## PROBLEM TO WORK ON:
Word for word, restate every entry shown below.

*** DATA PROVIDED Section Begins ***

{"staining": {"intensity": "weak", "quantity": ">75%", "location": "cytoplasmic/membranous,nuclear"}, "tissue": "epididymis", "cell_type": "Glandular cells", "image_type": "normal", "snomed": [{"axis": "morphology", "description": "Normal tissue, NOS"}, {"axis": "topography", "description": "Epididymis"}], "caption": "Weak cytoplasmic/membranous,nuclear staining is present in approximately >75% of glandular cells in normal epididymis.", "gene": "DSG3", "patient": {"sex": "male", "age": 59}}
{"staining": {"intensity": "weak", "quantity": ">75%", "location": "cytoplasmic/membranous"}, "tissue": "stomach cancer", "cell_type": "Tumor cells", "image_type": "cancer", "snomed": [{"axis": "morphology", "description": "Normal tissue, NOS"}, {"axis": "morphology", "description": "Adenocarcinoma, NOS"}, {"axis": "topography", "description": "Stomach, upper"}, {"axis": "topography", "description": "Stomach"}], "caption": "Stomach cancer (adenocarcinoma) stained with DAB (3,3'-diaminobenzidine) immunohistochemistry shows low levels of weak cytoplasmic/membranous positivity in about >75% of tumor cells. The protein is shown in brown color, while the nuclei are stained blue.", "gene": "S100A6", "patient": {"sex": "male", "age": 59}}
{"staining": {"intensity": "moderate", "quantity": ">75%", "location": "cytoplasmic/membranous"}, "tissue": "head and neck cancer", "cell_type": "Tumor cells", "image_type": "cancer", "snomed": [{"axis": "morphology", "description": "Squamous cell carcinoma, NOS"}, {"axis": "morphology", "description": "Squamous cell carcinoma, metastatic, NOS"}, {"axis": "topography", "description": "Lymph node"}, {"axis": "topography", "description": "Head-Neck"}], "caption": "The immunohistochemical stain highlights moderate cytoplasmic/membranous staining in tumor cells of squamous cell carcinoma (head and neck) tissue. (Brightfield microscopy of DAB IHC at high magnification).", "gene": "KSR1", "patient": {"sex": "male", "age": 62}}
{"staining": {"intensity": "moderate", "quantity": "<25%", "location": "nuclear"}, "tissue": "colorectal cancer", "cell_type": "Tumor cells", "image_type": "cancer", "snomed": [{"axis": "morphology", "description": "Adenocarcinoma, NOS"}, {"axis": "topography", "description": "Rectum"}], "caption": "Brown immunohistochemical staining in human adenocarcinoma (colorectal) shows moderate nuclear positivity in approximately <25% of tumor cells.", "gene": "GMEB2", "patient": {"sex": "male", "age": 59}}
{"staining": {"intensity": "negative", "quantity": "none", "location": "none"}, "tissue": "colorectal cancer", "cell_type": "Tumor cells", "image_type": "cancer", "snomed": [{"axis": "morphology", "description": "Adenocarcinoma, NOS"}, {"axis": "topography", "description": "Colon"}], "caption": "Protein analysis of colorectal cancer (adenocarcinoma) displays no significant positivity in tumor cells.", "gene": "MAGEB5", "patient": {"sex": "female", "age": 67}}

*** DATA PROVIDED Section Ends ***

## SOLUTION TO THIS PROBLEM:
{"staining": {"intensity": "weak", "quantity": ">75%", "location": "cytoplasmic/membranous,nuclear"}, "tissue": "epididymis", "cell_type": "Glandular cells", "image_type": "normal", "snomed": [{"axis": "morphology", "description": "Normal tissue, NOS"}, {"axis": "topography", "description": "Epididymis"}], "caption": "Weak cytoplasmic/membranous,nuclear staining is present in approximately >75% of glandular cells in normal epididymis.", "gene": "DSG3", "patient": {"sex": "male", "age": 59}}
{"staining": {"intensity": "weak", "quantity": ">75%", "location": "cytoplasmic/membranous"}, "tissue": "stomach cancer", "cell_type": "Tumor cells", "image_type": "cancer", "snomed": [{"axis": "morphology", "description": "Normal tissue, NOS"}, {"axis": "morphology", "description": "Adenocarcinoma, NOS"}, {"axis": "topography", "description": "Stomach, upper"}, {"axis": "topography", "description": "Stomach"}], "caption": "Stomach cancer (adenocarcinoma) stained with DAB (3,3'-diaminobenzidine) immunohistochemistry shows low levels of weak cytoplasmic/membranous positivity in about >75% of tumor cells. The protein is shown in brown color, while the nuclei are stained blue.", "gene": "S100A6", "patient": {"sex": "male", "age": 59}}
{"staining": {"intensity": "moderate", "quantity": ">75%", "location": "cytoplasmic/membranous"}, "tissue": "head and neck cancer", "cell_type": "Tumor cells", "image_type": "cancer", "snomed": [{"axis": "morphology", "description": "Squamous cell carcinoma, NOS"}, {"axis": "morphology", "description": "Squamous cell carcinoma, metastatic, NOS"}, {"axis": "topography", "description": "Lymph node"}, {"axis": "topography", "description": "Head-Neck"}], "caption": "The immunohistochemical stain highlights moderate cytoplasmic/membranous staining in tumor cells of squamous cell carcinoma (head and neck) tissue. (Brightfield microscopy of DAB IHC at high magnification).", "gene": "KSR1", "patient": {"sex": "male", "age": 62}}
{"staining": {"intensity": "moderate", "quantity": "<25%", "location": "nuclear"}, "tissue": "colorectal cancer", "cell_type": "Tumor cells", "image_type": "cancer", "snomed": [{"axis": "morphology", "description": "Adenocarcinoma, NOS"}, {"axis": "topography", "description": "Rectum"}], "caption": "Brown immunohistochemical staining in human adenocarcinoma (colorectal) shows moderate nuclear positivity in approximately <25% of tumor cells.", "gene": "GMEB2", "patient": {"sex": "male", "age": 59}}
{"staining": {"intensity": "negative", "quantity": "none", "location": "none"}, "tissue": "colorectal cancer", "cell_type": "Tumor cells", "image_type": "cancer", "snomed": [{"axis": "morphology", "description": "Adenocarcinoma, NOS"}, {"axis": "topography", "description": "Colon"}], "caption": "Protein analysis of colorectal cancer (adenocarcinoma) displays no significant positivity in tumor cells.", "gene": "MAGEB5", "patient": {"sex": "female", "age": 67}}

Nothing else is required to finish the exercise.